Habermas' critique of empiricism and idealism in KHI

The purpose of this post is to briefly review Habermas’ simultaneous critique of both empiricism and idealism in his early work KHI. I shall do this by first indicating elements of his critique of both empiricism and idealism and then point towards elements that relate to Habermas' concern in this works of going beyond empiricism idealism divides.

1.1 KHI has been rightly regarded as a critique of positivism. Habermas here makes his famous pronouncement that to allow positivism is to deny the possibility of reflection. In a sense KHI can be positively read as Habermas’ extended plea for the reinstatement of 'reflection' in mainstream philosophy and social sciences.

Furthermore, Habermas’ conception of 'reflection' in KHI implies certain vintage point, certain distance vis a vis the object of the critique (and the possibility of any such distance).

1.2 On the other hand, and at the same time, KHI is also an attempt at 'naturalising' (in a broad sense) transcendental philosophy. Habermas’ chapters on Hegel and Marx are meant to "situate" Kant (or the transcendental empirical distinction in other words)within "this world". In this context Habermas famously mentions Hegel’s dictum against Kant that doing epistemology in the Kantian sense is to claim to know before knowing (KHI: 7).

1.3 Naturally the dual aim of Habermas to try to establish on the one hand the notion of reflection and self reflection that allows for the possibility of distance between not only subject and object but also subject towards itself and other subjects, on the other hand, he wants this to be done in a way that is compatible with the overall naturalism of his position. This evidently requires something Habermas later called “transcendence from within.” Though the name does not exist yet, the vision is already present in KHI.

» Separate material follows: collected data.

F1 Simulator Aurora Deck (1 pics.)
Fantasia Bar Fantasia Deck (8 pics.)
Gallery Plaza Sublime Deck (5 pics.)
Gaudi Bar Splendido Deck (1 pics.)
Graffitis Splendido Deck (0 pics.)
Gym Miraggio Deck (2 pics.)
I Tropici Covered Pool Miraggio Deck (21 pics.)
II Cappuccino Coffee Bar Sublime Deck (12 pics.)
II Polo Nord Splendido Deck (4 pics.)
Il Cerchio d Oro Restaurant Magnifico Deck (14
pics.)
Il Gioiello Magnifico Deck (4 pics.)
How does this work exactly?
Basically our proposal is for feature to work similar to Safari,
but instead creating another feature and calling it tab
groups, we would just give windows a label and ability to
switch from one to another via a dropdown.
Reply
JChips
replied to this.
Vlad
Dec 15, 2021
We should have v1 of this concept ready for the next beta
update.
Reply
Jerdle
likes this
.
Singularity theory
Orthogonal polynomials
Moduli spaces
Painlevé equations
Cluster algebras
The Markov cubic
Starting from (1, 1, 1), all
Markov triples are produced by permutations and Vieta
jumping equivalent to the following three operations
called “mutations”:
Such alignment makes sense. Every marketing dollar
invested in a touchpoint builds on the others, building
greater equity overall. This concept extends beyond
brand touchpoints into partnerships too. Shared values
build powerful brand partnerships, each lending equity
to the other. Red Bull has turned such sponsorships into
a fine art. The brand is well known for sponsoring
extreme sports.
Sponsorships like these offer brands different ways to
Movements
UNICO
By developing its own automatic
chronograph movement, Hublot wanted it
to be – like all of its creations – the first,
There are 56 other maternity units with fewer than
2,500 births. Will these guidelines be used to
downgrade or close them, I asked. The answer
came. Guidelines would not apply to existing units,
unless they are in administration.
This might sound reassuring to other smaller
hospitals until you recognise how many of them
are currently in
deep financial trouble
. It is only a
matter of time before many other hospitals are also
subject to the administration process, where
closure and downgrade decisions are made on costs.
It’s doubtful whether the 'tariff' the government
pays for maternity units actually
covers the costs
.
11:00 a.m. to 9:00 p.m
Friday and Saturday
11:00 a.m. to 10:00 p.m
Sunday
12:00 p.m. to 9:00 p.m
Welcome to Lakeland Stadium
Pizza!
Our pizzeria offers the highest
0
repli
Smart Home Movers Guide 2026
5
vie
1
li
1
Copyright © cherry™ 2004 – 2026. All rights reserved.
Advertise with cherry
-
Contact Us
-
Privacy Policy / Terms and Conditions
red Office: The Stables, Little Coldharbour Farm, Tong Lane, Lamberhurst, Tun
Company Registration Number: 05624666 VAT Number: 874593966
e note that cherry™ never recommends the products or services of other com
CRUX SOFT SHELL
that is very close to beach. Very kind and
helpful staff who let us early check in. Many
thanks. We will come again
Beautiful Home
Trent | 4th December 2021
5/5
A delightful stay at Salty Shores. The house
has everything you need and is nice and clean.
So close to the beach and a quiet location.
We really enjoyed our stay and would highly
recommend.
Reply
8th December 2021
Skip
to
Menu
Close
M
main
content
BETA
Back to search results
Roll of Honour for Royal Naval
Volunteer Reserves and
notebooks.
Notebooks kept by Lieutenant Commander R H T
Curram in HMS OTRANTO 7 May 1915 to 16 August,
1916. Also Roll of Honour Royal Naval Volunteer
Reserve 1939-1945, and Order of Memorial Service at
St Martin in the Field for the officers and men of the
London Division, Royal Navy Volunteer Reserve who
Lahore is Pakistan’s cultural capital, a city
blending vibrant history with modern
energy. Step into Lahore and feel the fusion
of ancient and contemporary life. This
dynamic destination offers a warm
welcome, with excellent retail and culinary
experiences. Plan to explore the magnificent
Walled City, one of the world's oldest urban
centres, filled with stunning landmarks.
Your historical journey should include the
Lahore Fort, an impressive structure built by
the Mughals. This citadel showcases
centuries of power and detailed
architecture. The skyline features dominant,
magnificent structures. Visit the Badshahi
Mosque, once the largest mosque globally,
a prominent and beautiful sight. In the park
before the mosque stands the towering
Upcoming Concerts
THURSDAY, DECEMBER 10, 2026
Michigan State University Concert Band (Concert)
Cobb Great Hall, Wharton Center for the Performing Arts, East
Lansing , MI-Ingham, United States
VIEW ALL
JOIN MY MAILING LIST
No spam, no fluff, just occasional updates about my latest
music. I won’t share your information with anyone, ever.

1.4 A crucial move is to try to relate interest and knowledge, reason and interest. If reason and interest are not exclusive then it might be that the relation of reason to nature can be established. On the other hand Habermas also points towards the fact that there are interests, which are transcendental and not just particularistic. Habermas’ strategy is to try to establish the transcendental character of certain interests is aimed two ways: on the one hand interests relate reason to nature, on the other hand there are certain transcendental interest that cannot be equated with particular interests, hence paving the way for establishing a distinction between empirical and transcendental within an overall naturalism.

1.5 In other words if knowledge can been shown to be related to interests and if knowledge can be considered as something which emerges out of interests and if the power of critical reflection can be shown to be one of the ‘natural’ interests, then it would go long way in overcoming the dichotomy between nature and reason, interest and knowledge.

Though Habermas’ project in KHI fails it does not result in his abandonment of the overall aim of overcoming the dichotomy between nature and reason. In other words in Habermas’ failure in KHI does not deter him in his effort to go beyond empiricism and idealism.